• Entries
::::

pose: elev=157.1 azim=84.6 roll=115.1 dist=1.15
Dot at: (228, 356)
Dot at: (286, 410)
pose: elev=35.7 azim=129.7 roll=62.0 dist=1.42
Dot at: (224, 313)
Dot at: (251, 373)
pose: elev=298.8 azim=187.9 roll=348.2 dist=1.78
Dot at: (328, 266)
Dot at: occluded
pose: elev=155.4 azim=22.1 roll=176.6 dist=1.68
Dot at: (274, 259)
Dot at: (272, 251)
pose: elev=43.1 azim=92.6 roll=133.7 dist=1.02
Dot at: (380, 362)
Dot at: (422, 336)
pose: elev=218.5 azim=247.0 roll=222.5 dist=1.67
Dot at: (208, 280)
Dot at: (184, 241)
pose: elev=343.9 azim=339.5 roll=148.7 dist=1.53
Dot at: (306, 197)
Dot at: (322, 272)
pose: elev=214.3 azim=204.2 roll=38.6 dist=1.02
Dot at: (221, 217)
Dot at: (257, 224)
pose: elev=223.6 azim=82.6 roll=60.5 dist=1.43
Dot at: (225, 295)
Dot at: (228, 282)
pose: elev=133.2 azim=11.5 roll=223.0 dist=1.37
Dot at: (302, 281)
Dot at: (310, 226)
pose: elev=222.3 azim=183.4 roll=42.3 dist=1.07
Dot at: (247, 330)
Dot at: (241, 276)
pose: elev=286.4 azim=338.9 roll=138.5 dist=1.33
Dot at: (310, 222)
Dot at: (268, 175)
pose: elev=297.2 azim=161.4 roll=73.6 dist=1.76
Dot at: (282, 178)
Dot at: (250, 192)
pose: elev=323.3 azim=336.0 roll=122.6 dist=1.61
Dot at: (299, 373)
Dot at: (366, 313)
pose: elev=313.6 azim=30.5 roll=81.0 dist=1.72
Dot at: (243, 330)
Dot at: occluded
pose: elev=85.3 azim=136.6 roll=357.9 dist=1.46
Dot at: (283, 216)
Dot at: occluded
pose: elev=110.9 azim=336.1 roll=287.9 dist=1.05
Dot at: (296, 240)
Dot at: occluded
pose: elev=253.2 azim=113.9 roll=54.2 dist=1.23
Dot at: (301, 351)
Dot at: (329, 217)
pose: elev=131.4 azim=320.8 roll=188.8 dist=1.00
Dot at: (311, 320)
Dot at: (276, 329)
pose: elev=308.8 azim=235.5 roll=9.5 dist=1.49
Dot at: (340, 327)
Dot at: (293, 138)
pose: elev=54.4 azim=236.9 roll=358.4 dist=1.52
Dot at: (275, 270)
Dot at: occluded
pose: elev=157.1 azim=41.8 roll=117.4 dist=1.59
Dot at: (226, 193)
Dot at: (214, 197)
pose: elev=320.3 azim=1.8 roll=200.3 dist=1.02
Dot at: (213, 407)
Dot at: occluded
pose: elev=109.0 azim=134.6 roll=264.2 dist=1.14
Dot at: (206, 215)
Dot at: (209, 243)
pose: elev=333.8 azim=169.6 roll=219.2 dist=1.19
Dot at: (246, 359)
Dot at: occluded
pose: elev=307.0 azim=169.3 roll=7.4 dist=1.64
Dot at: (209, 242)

::::

• Problem to solve
Copy the data above word for word, starting at its first line and ending at the line that contains "Dot at: (241, 276)".

• Result
pose: elev=157.1 azim=84.6 roll=115.1 dist=1.15
Dot at: (228, 356)
Dot at: (286, 410)
pose: elev=35.7 azim=129.7 roll=62.0 dist=1.42
Dot at: (224, 313)
Dot at: (251, 373)
pose: elev=298.8 azim=187.9 roll=348.2 dist=1.78
Dot at: (328, 266)
Dot at: occluded
pose: elev=155.4 azim=22.1 roll=176.6 dist=1.68
Dot at: (274, 259)
Dot at: (272, 251)
pose: elev=43.1 azim=92.6 roll=133.7 dist=1.02
Dot at: (380, 362)
Dot at: (422, 336)
pose: elev=218.5 azim=247.0 roll=222.5 dist=1.67
Dot at: (208, 280)
Dot at: (184, 241)
pose: elev=343.9 azim=339.5 roll=148.7 dist=1.53
Dot at: (306, 197)
Dot at: (322, 272)
pose: elev=214.3 azim=204.2 roll=38.6 dist=1.02
Dot at: (221, 217)
Dot at: (257, 224)
pose: elev=223.6 azim=82.6 roll=60.5 dist=1.43
Dot at: (225, 295)
Dot at: (228, 282)
pose: elev=133.2 azim=11.5 roll=223.0 dist=1.37
Dot at: (302, 281)
Dot at: (310, 226)
pose: elev=222.3 azim=183.4 roll=42.3 dist=1.07
Dot at: (247, 330)
Dot at: (241, 276)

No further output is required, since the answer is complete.